What to work on | I need every line that includes the word "CIRCLE" copied from the material.

Listed records |

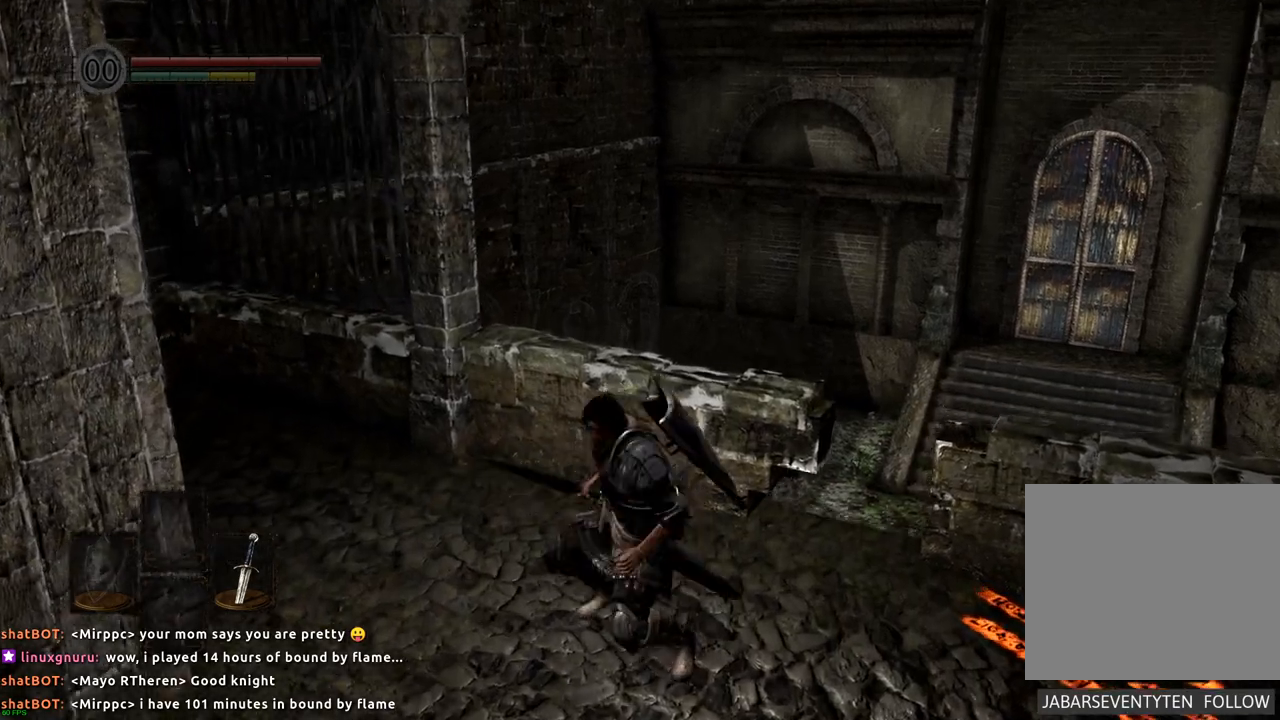
{"buttons": [], "left_stick": "down", "right_stick": "center", "events": []}
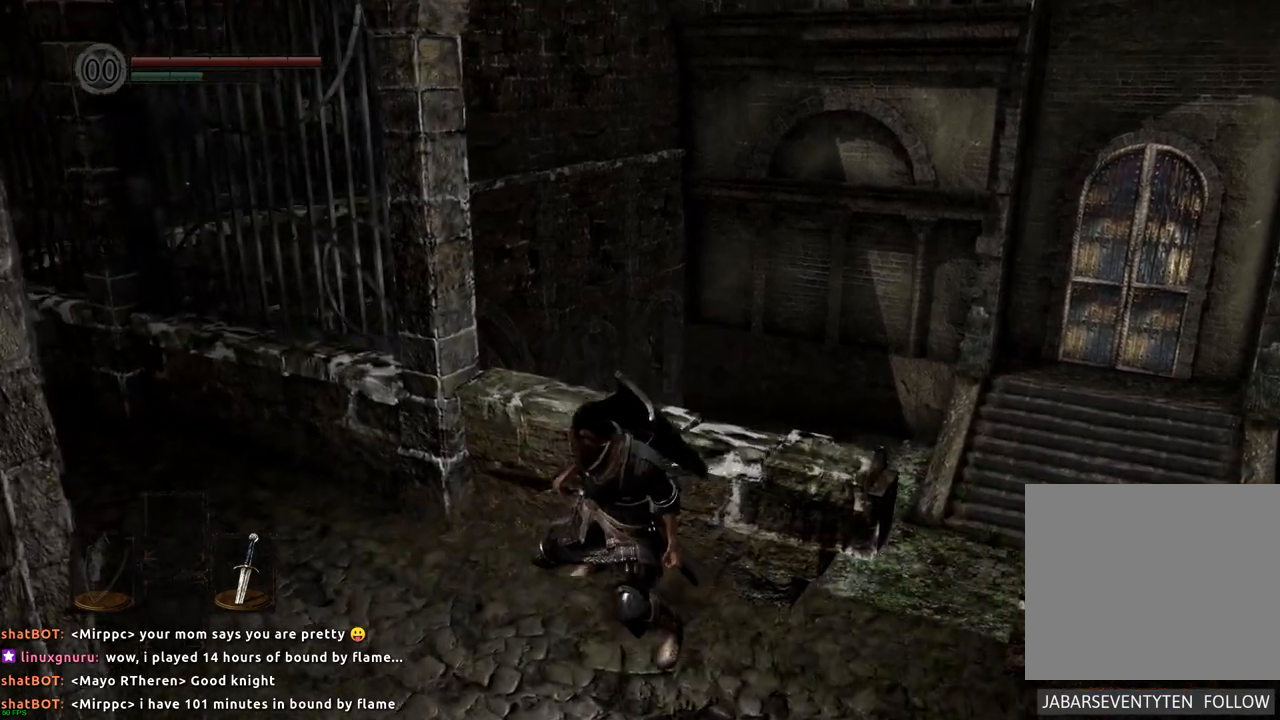
{"buttons": ["DPAD_LEFT"], "left_stick": "down", "right_stick": "center"}
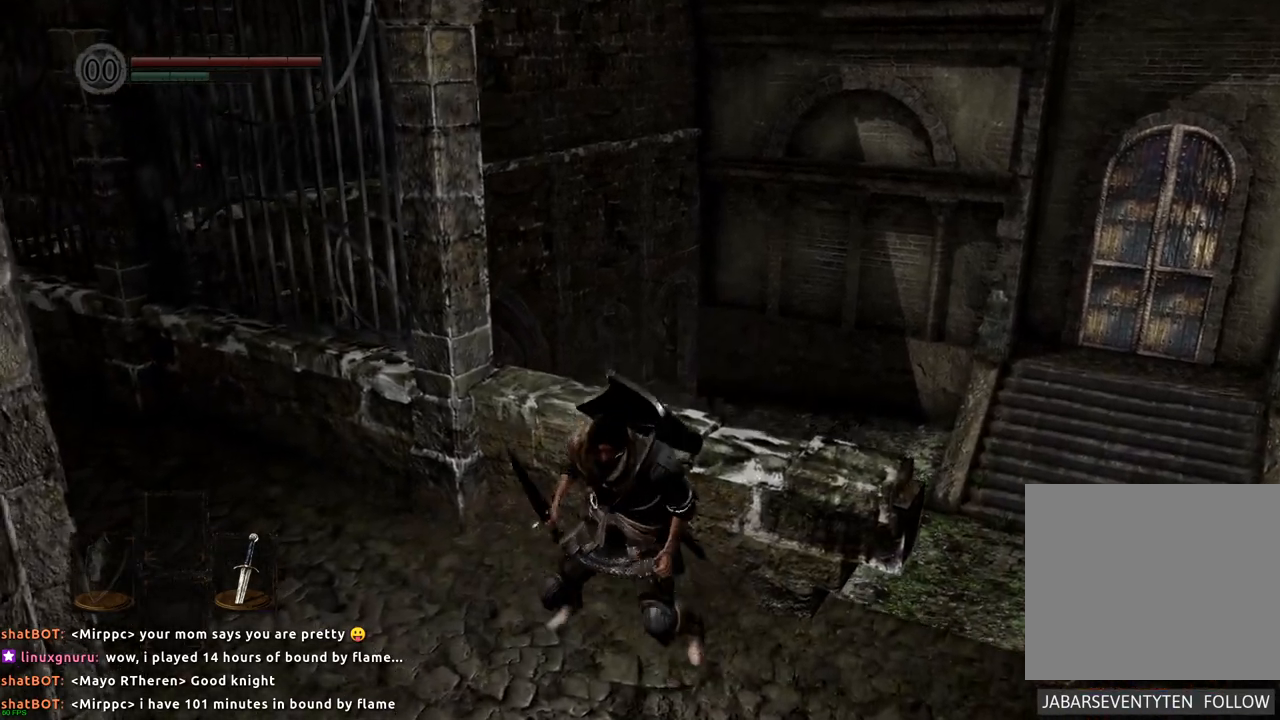
{"buttons": [], "left_stick": "down", "right_stick": "center", "events": [[33, "DPAD_LEFT", "up"]]}
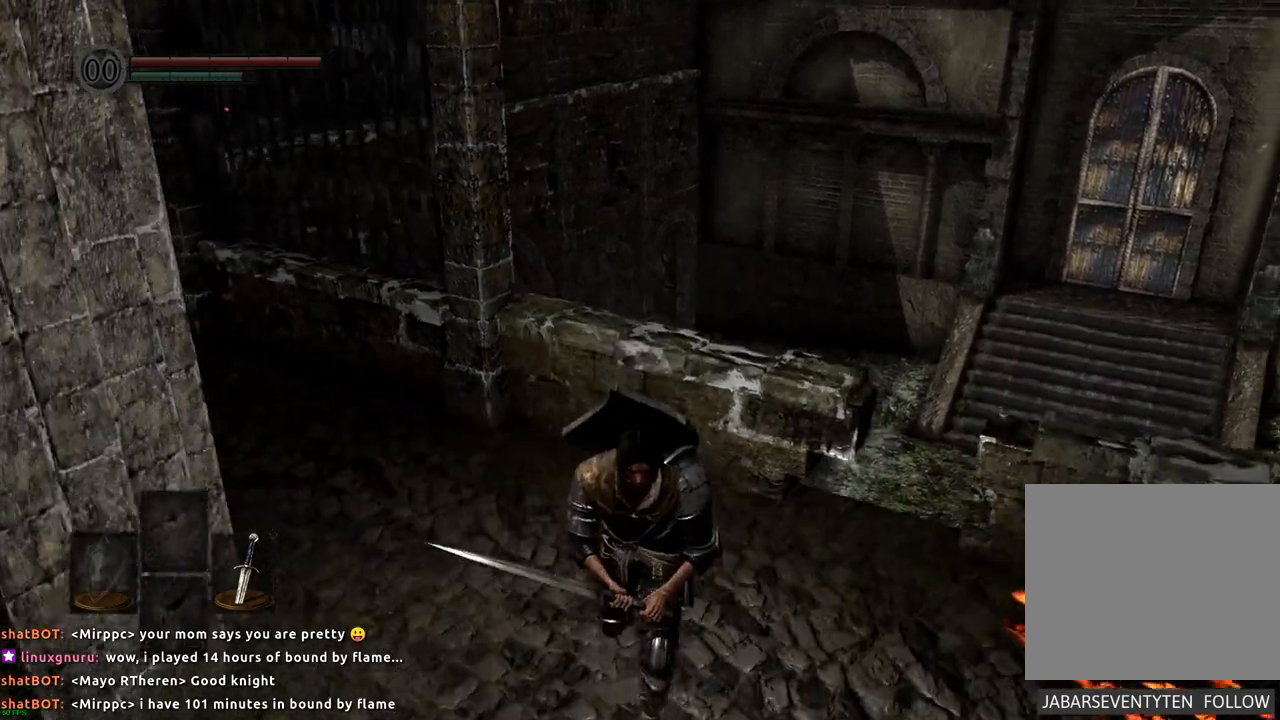
{"buttons": [], "left_stick": "down", "right_stick": "center", "events": [[133, "DPAD_DOWN", "down"], [183, "DPAD_LEFT", "down"], [233, "DPAD_LEFT", "up"], [283, "DPAD_DOWN", "up"]]}
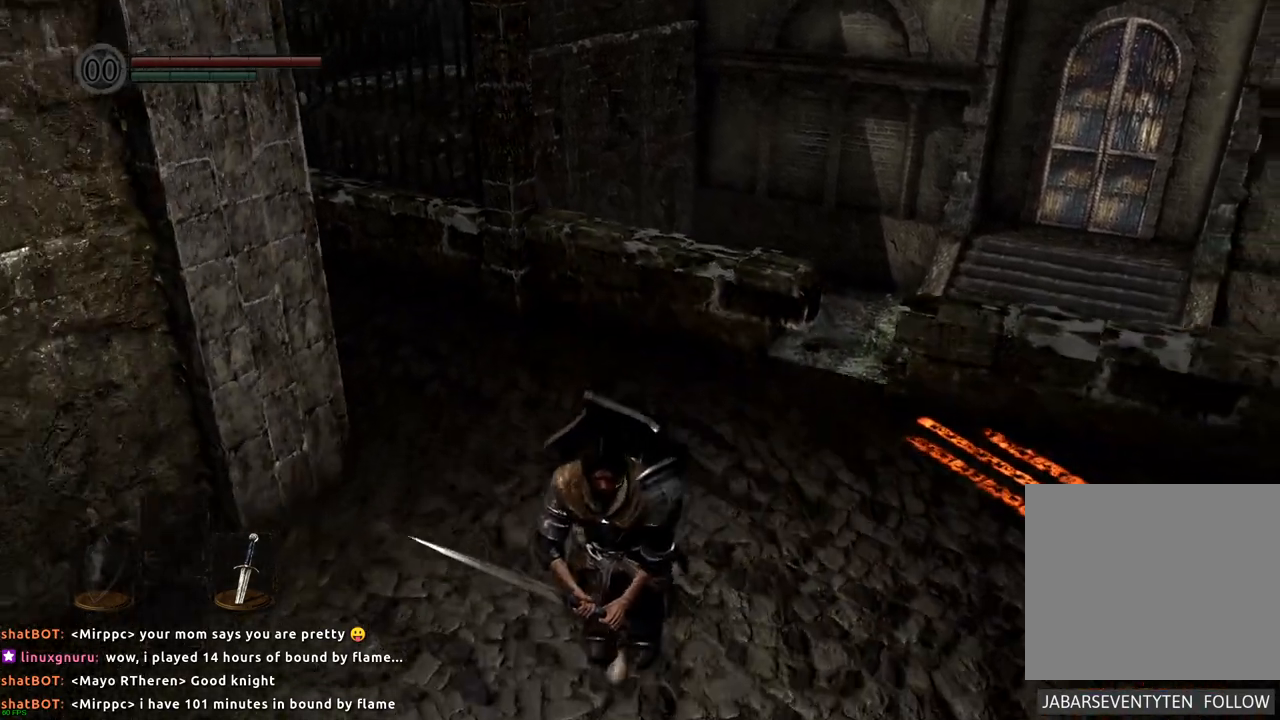
{"buttons": ["CIRCLE"], "left_stick": "center", "right_stick": "center", "events": [[100, "left_stick", "up"], [283, "left_stick", "center"], [467, "CIRCLE", "down"]]}
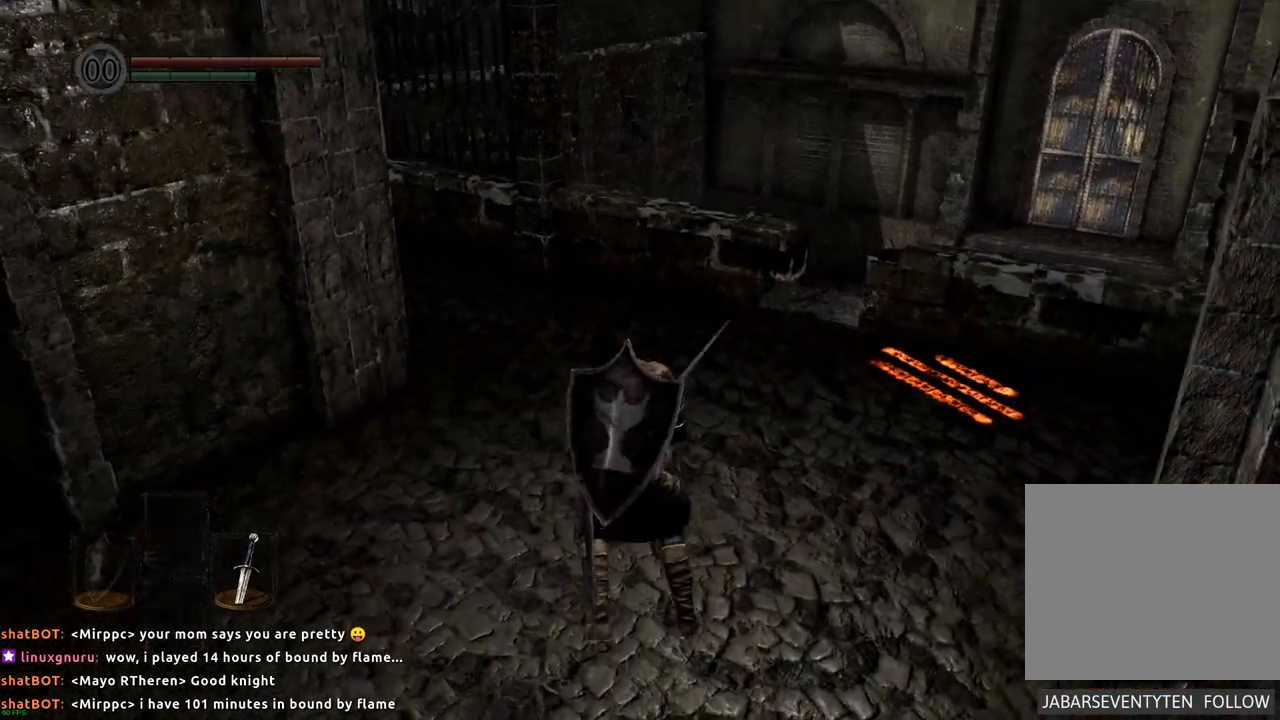
{"buttons": [], "left_stick": "center", "right_stick": "center", "events": [[100, "CIRCLE", "up"]]}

Answer |
{"buttons": ["CIRCLE"], "left_stick": "center", "right_stick": "center", "events": [[100, "left_stick", "up"], [283, "left_stick", "center"], [467, "CIRCLE", "down"]]}
{"buttons": [], "left_stick": "center", "right_stick": "center", "events": [[100, "CIRCLE", "up"]]}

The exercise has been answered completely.